Problem to solve:
Nothing below is to be printed except the lines between the line holding "That sounds like another class." and the line holding "- If so, the character read is junk.", inclusive, each exactly as it appears.

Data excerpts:
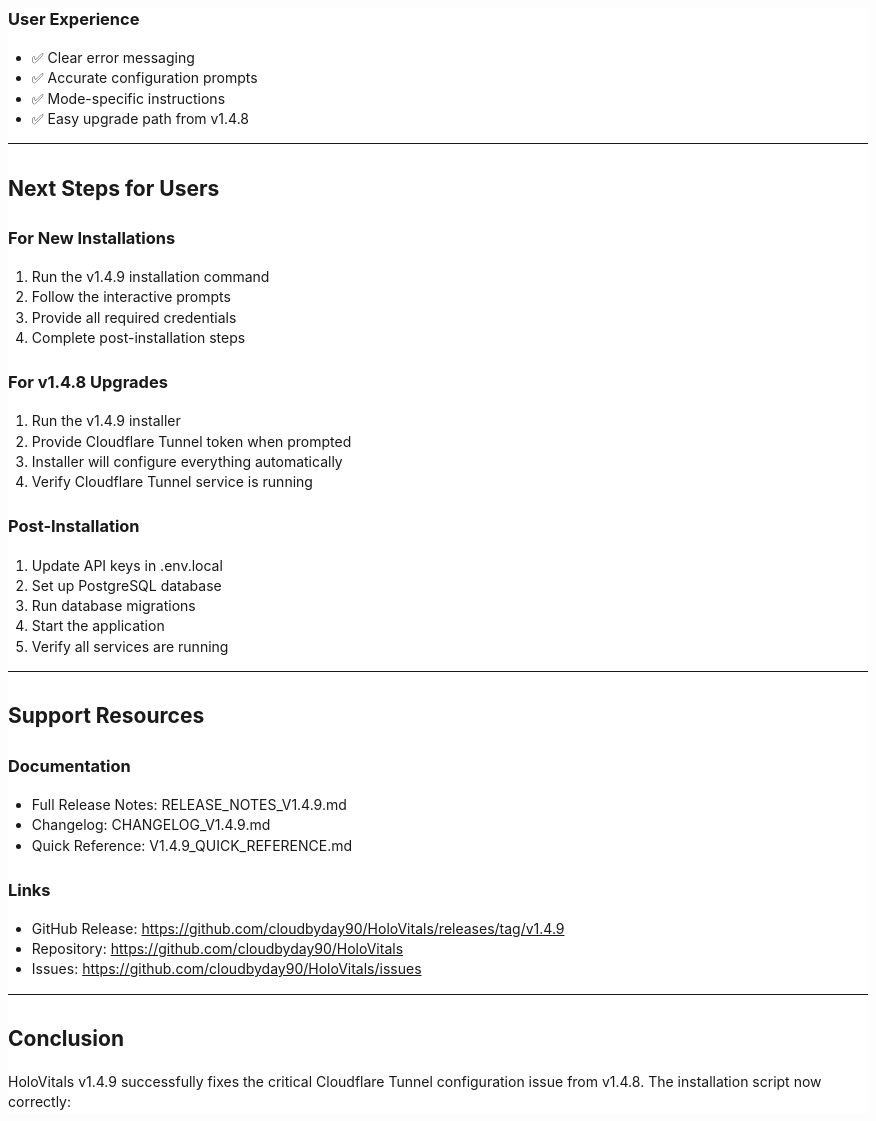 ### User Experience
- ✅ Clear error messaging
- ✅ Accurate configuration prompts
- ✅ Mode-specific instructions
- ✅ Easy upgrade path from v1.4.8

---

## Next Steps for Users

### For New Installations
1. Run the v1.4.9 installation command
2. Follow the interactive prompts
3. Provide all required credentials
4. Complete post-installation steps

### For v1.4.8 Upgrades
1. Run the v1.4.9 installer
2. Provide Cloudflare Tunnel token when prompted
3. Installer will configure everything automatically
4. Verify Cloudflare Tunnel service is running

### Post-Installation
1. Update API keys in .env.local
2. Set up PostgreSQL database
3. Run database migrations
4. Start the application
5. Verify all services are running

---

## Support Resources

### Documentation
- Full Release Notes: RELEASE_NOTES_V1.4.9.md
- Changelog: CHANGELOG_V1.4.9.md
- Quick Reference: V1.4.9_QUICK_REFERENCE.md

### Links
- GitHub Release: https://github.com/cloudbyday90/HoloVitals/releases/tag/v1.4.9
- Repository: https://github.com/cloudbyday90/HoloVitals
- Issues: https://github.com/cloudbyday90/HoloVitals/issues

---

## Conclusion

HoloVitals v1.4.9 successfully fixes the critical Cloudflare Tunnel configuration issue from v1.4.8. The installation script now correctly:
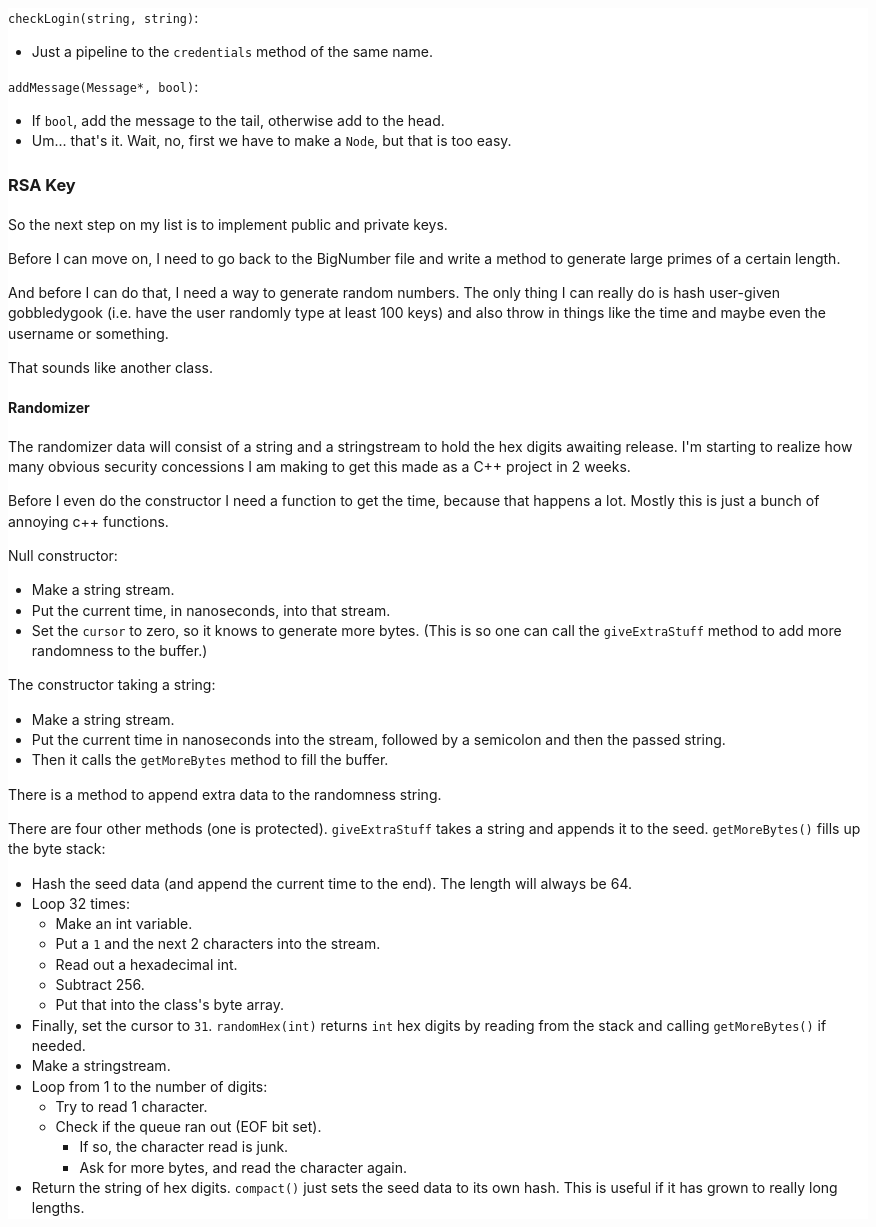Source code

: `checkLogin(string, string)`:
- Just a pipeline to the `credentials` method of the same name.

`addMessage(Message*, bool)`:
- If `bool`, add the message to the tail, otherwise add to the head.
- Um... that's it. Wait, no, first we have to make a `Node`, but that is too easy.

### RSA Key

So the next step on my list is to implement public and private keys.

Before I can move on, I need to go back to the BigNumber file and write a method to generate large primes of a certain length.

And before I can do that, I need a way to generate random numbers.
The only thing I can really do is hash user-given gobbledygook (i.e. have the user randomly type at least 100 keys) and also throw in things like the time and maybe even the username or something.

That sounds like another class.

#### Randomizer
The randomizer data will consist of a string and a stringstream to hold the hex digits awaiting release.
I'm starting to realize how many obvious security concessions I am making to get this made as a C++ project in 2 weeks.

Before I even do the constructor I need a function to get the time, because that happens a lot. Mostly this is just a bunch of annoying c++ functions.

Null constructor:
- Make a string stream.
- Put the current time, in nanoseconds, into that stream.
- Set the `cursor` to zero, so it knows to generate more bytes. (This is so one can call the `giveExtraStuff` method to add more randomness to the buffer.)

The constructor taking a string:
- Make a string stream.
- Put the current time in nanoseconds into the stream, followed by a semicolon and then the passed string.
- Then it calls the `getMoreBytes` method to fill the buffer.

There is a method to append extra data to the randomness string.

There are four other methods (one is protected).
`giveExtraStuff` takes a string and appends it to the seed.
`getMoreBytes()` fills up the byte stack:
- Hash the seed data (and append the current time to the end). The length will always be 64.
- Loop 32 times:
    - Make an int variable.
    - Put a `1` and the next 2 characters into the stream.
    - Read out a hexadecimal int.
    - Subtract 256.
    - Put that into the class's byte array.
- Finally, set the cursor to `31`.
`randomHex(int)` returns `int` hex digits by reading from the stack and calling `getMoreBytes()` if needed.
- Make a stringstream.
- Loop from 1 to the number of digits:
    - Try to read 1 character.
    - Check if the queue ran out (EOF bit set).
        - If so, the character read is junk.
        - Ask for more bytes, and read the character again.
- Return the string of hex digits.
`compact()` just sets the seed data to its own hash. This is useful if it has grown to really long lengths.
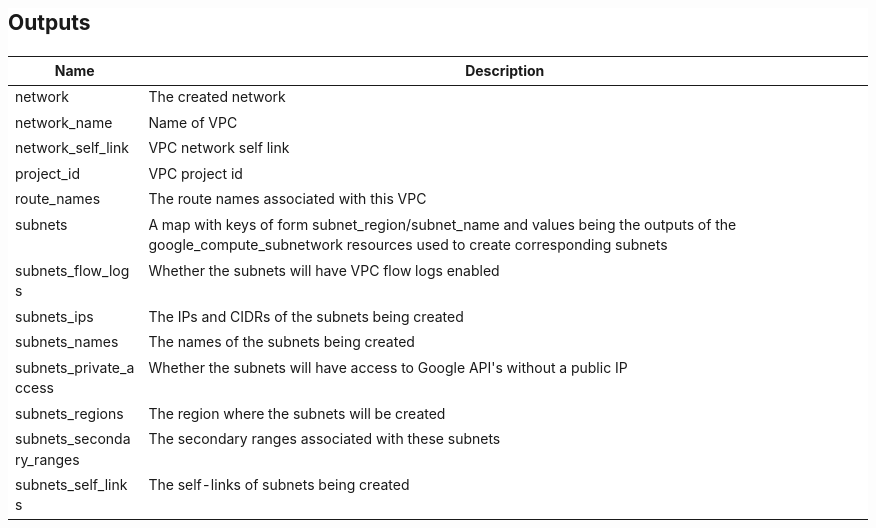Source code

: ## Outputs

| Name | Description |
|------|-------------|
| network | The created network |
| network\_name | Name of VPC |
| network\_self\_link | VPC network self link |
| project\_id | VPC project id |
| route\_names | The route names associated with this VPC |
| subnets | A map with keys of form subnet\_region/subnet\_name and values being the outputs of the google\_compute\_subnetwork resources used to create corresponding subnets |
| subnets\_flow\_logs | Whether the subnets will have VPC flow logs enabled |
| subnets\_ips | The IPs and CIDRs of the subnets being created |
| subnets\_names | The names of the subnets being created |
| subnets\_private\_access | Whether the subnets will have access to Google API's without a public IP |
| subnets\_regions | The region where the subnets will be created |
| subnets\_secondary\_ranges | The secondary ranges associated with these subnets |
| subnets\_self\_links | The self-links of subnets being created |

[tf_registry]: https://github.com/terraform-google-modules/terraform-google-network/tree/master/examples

Expected output:
That sounds like another class.

#### Randomizer
The randomizer data will consist of a string and a stringstream to hold the hex digits awaiting release.
I'm starting to realize how many obvious security concessions I am making to get this made as a C++ project in 2 weeks.

Before I even do the constructor I need a function to get the time, because that happens a lot. Mostly this is just a bunch of annoying c++ functions.

Null constructor:
- Make a string stream.
- Put the current time, in nanoseconds, into that stream.
- Set the `cursor` to zero, so it knows to generate more bytes. (This is so one can call the `giveExtraStuff` method to add more randomness to the buffer.)

The constructor taking a string:
- Make a string stream.
- Put the current time in nanoseconds into the stream, followed by a semicolon and then the passed string.
- Then it calls the `getMoreBytes` method to fill the buffer.

There is a method to append extra data to the randomness string.

There are four other methods (one is protected).
`giveExtraStuff` takes a string and appends it to the seed.
`getMoreBytes()` fills up the byte stack:
- Hash the seed data (and append the current time to the end). The length will always be 64.
- Loop 32 times:
    - Make an int variable.
    - Put a `1` and the next 2 characters into the stream.
    - Read out a hexadecimal int.
    - Subtract 256.
    - Put that into the class's byte array.
- Finally, set the cursor to `31`.
`randomHex(int)` returns `int` hex digits by reading from the stack and calling `getMoreBytes()` if needed.
- Make a stringstream.
- Loop from 1 to the number of digits:
    - Try to read 1 character.
    - Check if the queue ran out (EOF bit set).
        - If so, the character read is junk.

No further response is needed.